_Instruction_: Across the data below, state how many lines hold "format", and reply with nothing but that number.

BEGIN Dataset entries

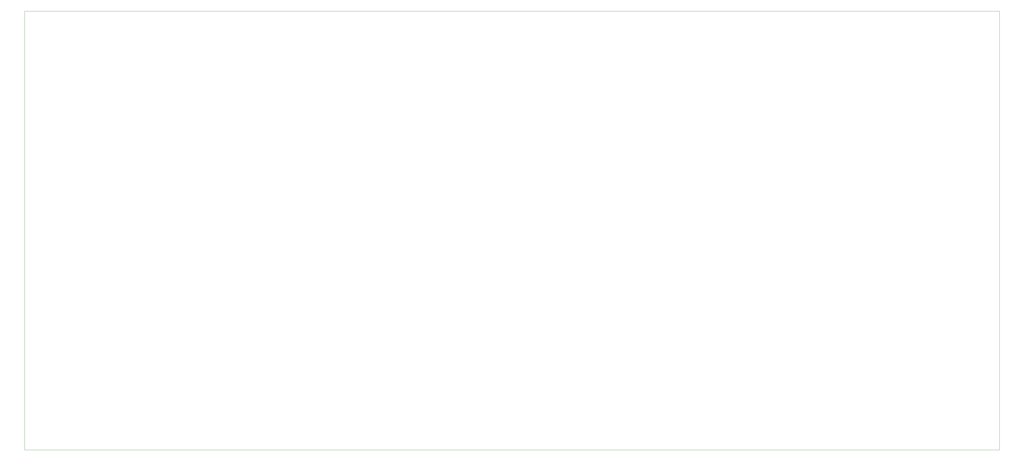
<source format=gm1>
G04 #@! TF.GenerationSoftware,KiCad,Pcbnew,7.0.1*
G04 #@! TF.CreationDate,2023-03-21T23:46:41-06:00*
G04 #@! TF.ProjectId,Arm_PCB,41726d5f-5043-4422-9e6b-696361645f70,rev?*
G04 #@! TF.SameCoordinates,Original*
G04 #@! TF.FileFunction,Profile,NP*
%FSLAX46Y46*%
G04 Gerber Fmt 4.6, Leading zero omitted, Abs format (unit mm)*
G04 Created by KiCad (PCBNEW 7.0.1) date 2023-03-21 23:46:41*
%MOMM*%
%LPD*%
G01*
G04 APERTURE LIST*
G04 #@! TA.AperFunction,Profile*
%ADD10C,0.100000*%
G04 #@! TD*
G04 APERTURE END LIST*
D10*
X44450000Y-43180000D02*
X377190000Y-43180000D01*
X377190000Y-193040000D01*
X44450000Y-193040000D01*
X44450000Y-43180000D01*
M02*

</source>
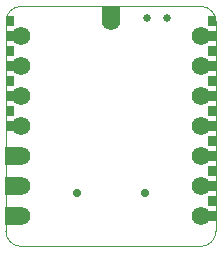
<source format=gbs>
G04*
G04 #@! TF.GenerationSoftware,Altium Limited,Altium Designer,24.6.1 (21)*
G04*
G04 Layer_Color=16711935*
%FSLAX25Y25*%
%MOIN*%
G70*
G04*
G04 #@! TF.SameCoordinates,E89A06A7-0658-4A87-8E90-D679E4E66743*
G04*
G04*
G04 #@! TF.FilePolarity,Negative*
G04*
G01*
G75*
%ADD11C,0.00394*%
%ADD57C,0.02795*%
%ADD58C,0.02598*%
%ADD59C,0.06142*%
%ADD60R,0.02736X0.03386*%
%ADD61R,0.05236X0.06142*%
%ADD62R,0.06142X0.05236*%
%ADD75R,0.02894X0.03543*%
D11*
X65000Y-0D02*
G03*
X70000Y5000I0J5000D01*
G01*
X70000Y75000D02*
G03*
X65000Y80000I-5000J0D01*
G01*
X5000Y80000D02*
G03*
X0Y75000I0J-5000D01*
G01*
X-0Y5000D02*
G03*
X5000Y0I5000J0D01*
G01*
X0Y5000D02*
Y75000D01*
X5000Y80000D02*
X65000D01*
X70000Y5000D02*
Y75000D01*
X5000Y0D02*
X65000D01*
D57*
X23622Y17764D02*
D03*
X46378D02*
D03*
D58*
X53847Y76000D02*
D03*
X47153D02*
D03*
D59*
X65000Y10000D02*
D03*
Y20000D02*
D03*
Y30000D02*
D03*
Y40000D02*
D03*
Y50000D02*
D03*
Y70000D02*
D03*
Y60000D02*
D03*
X5000Y10000D02*
D03*
Y20000D02*
D03*
Y30000D02*
D03*
Y40000D02*
D03*
Y50000D02*
D03*
Y70000D02*
D03*
Y60000D02*
D03*
X35000Y75000D02*
D03*
D60*
X1250Y70000D02*
D03*
Y60000D02*
D03*
Y50000D02*
D03*
Y40000D02*
D03*
X68750D02*
D03*
Y30000D02*
D03*
Y70000D02*
D03*
Y20000D02*
D03*
Y10000D02*
D03*
Y60000D02*
D03*
Y50000D02*
D03*
D61*
X2500Y10000D02*
D03*
Y30000D02*
D03*
Y20000D02*
D03*
D62*
X35000Y77500D02*
D03*
D75*
X68750Y35000D02*
D03*
X1250Y75000D02*
D03*
Y55000D02*
D03*
Y45000D02*
D03*
Y65000D02*
D03*
X68750Y45000D02*
D03*
Y55000D02*
D03*
Y65000D02*
D03*
Y25000D02*
D03*
Y15000D02*
D03*
Y75000D02*
D03*
M02*

</source>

END Dataset entries

_Solution to the problem_: 3